**Article:**

* * * * *

LEADERSHIP: THE "WHAT" AND THE "HOW"
Something subtle, but deeply consequential, has happened to the word leadership. In our collective push for emotionally intelligent organizations, we’ve quietly traded the directional power of leadership for its affective shadows. Leadership today is often measured not by where it takes us, but by how it feels to be in the room. Tone has replaced trajectory.
This shift isn’t baseless. It’s rooted in valid critiques of legacy leadership models that were authoritarian, exclusive, and often psychologically blunt. Emotional intelligence, inclusion, and psychological safety are necessary correctives. But somewhere in the reframe, the core function of leadership - choosing a direction in uncertainty and carrying its weight - got displaced.
You can build an emotionally fluent team and still lead them nowhere. You can foster inclusion, belonging, and even engagement, and still fail to make a single meaningful decision. Today, we have leaders who are deeply attuned but strategically agnostic, celebrated for emotional calibration while paralyzed in the face of consequence.
The etymology of lead - from the Proto-Indo-European root leith- meaning “to go,” “to travel,” or “to cross a threshold” - reminds us that leadership is, at its core, about forward motion. Not just how you lead, but that you lead. That you move. That you go first, eyes open, and accept what follows.

* * * * *

**Extracted information:**

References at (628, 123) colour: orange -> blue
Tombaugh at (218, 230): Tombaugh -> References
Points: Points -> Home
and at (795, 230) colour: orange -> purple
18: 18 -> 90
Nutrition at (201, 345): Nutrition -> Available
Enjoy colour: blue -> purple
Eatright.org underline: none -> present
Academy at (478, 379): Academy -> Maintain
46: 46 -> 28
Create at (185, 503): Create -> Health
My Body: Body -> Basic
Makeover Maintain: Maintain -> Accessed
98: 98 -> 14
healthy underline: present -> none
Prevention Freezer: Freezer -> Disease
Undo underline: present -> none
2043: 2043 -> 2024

* * * * *

Write the next part of the leadership article, picking up right after its final sentence, "That you go first, eyes open, and accept what follows."

The confusion, if it can be traced to a single idea, lies in the conflation of the how and the what.
The how is tone - emotional literacy, empathy, attunement. The what is decision - moving forward when the outcome is unclear, absorbing the cost of uncertainty. Both matter. But one defines leadership. The other supports it.
When leadership becomes a performance of inclusion rather than an act of responsibility, we all lose. Coaching frameworks, HR manuals, and leadership programs now increasingly teach leaders to “hold space,” “mirror emotion,” and “center belonging.” What they often don’t teach is how to act under ambiguity. How to decide when consensus hasn’t been reached. How to absorb consequence publicly.
Consider Satya Nadella at Microsoft. In 2014, he inherited a sluggish, bureaucratic organization and made an uncomfortable, high-stakes pivot toward cloud and open-source development. It was not popular at the time. But it worked. He didn’t just listen, he led. Or Angela Merkel, who in 2015 accepted over a million Syrian refugees into Germany at the height of the migrant crisis, knowing it could fracture her coalition. It wasn’t the safest move. But it was a decision: clear, accountable, consequential.
Contrast this with examples like Elizabeth Holmes or Adam Neumann. Both had charisma, mission statements, cultural cachet. Both excelled at performing leadership. But neither made viable strategic choices. Holmes had no working product. Neumann had no financial model. When tested, their stories collapsed, because they weren’t leading anything at all.
So how did we get here?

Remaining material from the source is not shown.